Tweet by mendel: @Skud "Like what for Australian indie music?" "Like the Web Archive of BBS era text files, for Australian indie music." "The web what?" :D

Yeah, well, let me explain.

For background, I’d better start by saying I was pretty terminally uncool, music-wise, in the 80s and early 90s. My family weren’t big on following popular music, I lived somewhere with no decent record stores, records were priced out of my range, and even at school the kids I hung with weren’t hip enough to make mix tapes of anything much but Top 40 stuff. Despite this, I somehow got exposed to a certain amount of Australian indie and alternative music. I say “somehow” because I honestly don’t know where I heard most of this stuff. I guess 3XY and EON-FM, early on. Later, I listened to a lot of Triple J, and watched Rage.
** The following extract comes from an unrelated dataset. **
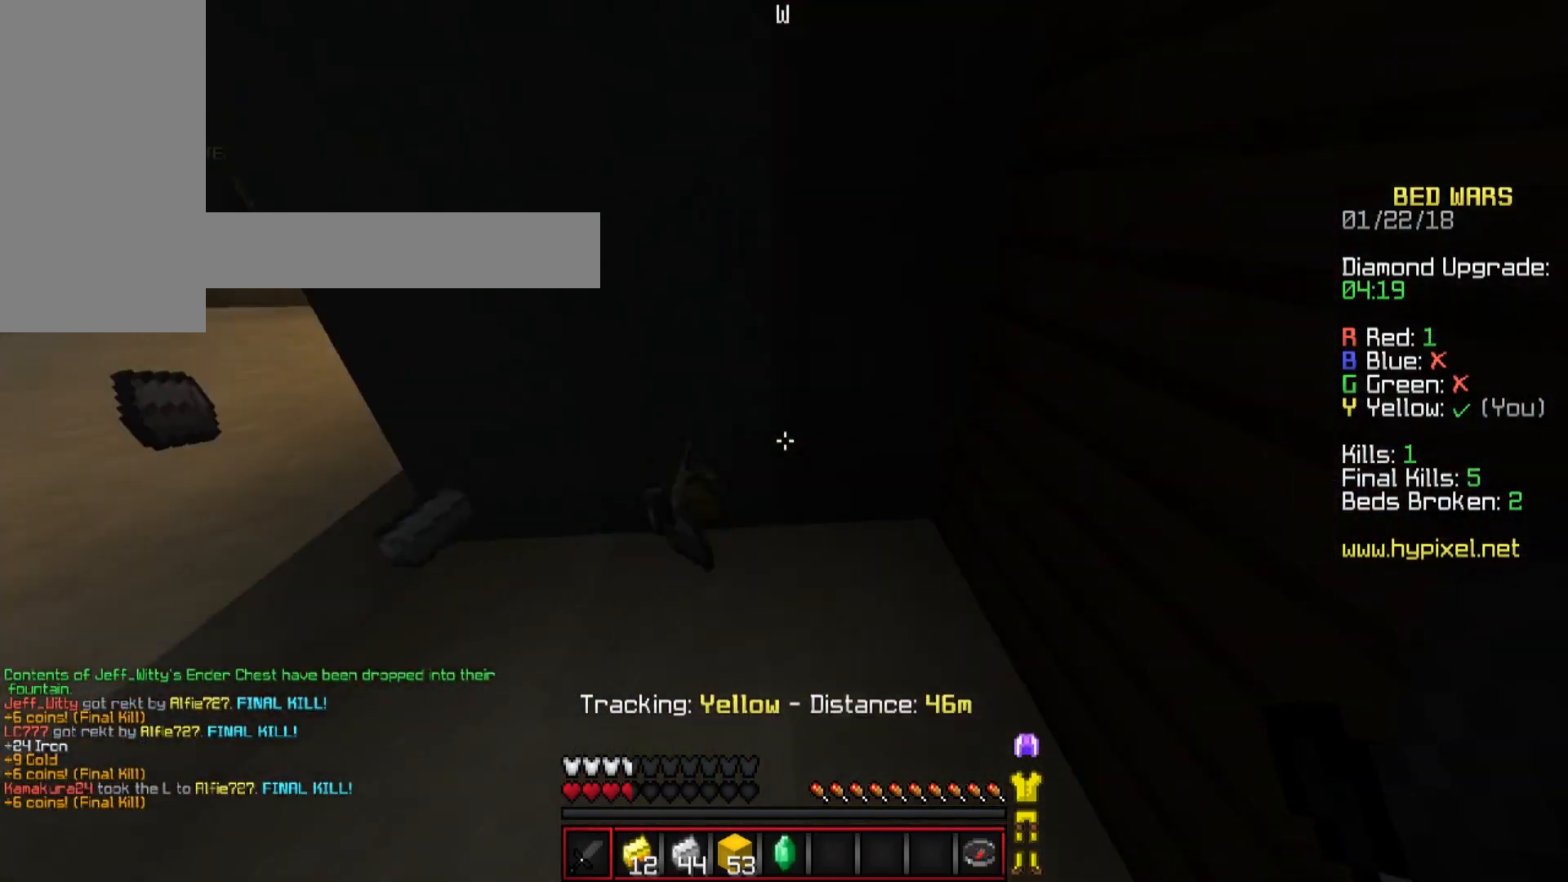
{"keys": ["d", "w"], "mouse": [], "events": [[384, "d", "down"]]}
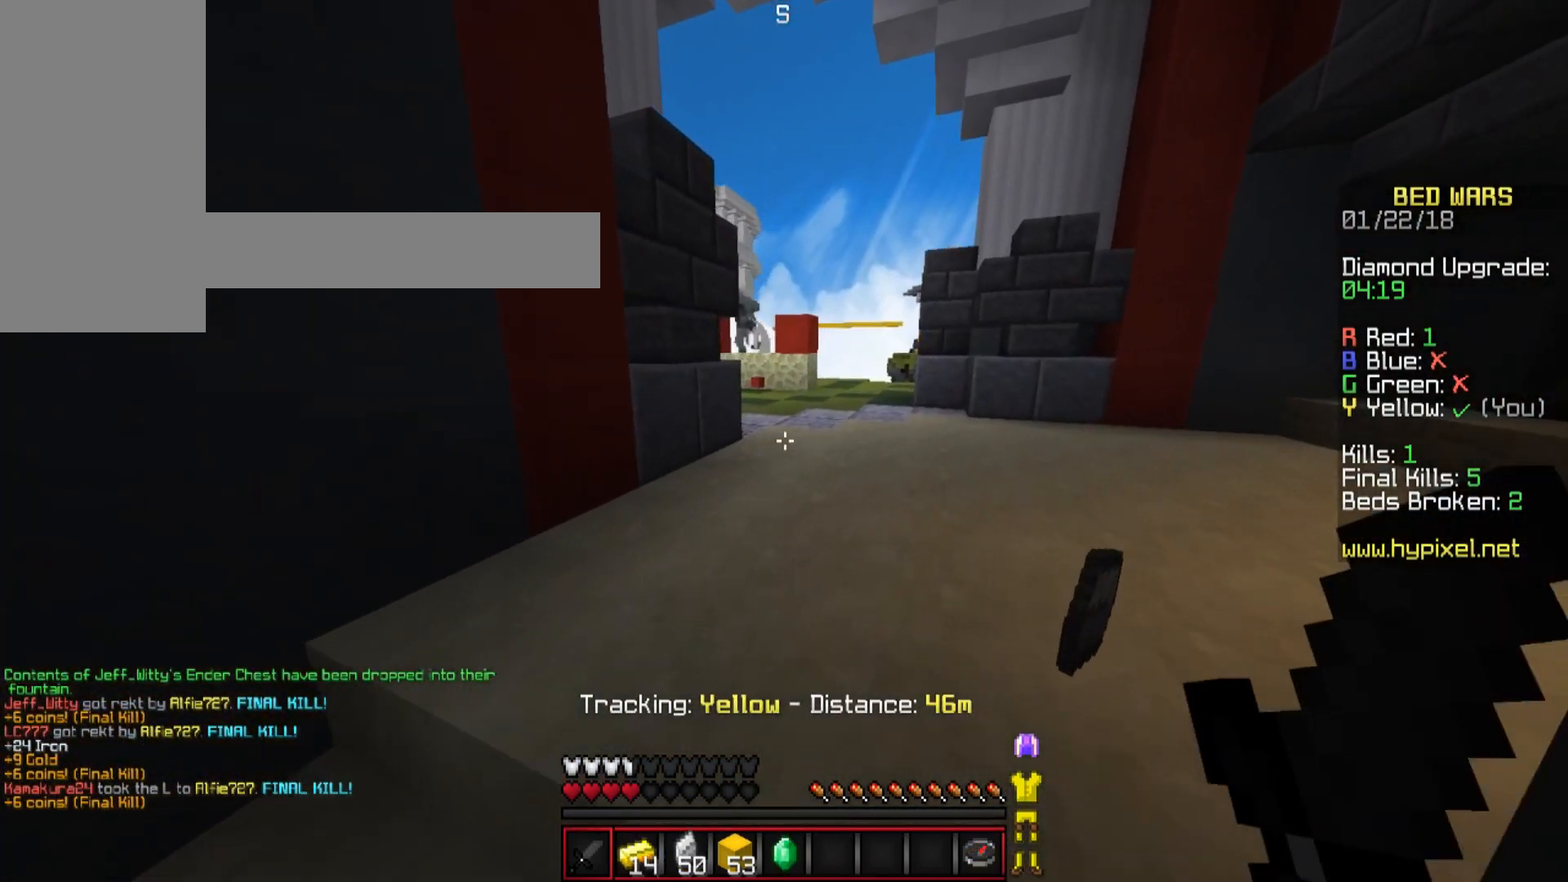
{"keys": ["space", "w"], "mouse": [], "events": [[333, "d", "up"], [434, "space", "down"]]}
These days, of course, I get most of my musical knowledge and exposure from the Interwebs, and the availability of digital downloads and information about musicians is really helping me backfill a lot of the older Australian music I wish I’d known better at the time.

Like, for example, The Go-Betweens, a Brisbane indie band that I was only faintly aware of until a few years ago, when Grant McLennan died and many of my friends online were expressing sadness at his passing. Of course I quickly figured out that they were part of the soundtrack of my childhood and teens, I just didn’t know them.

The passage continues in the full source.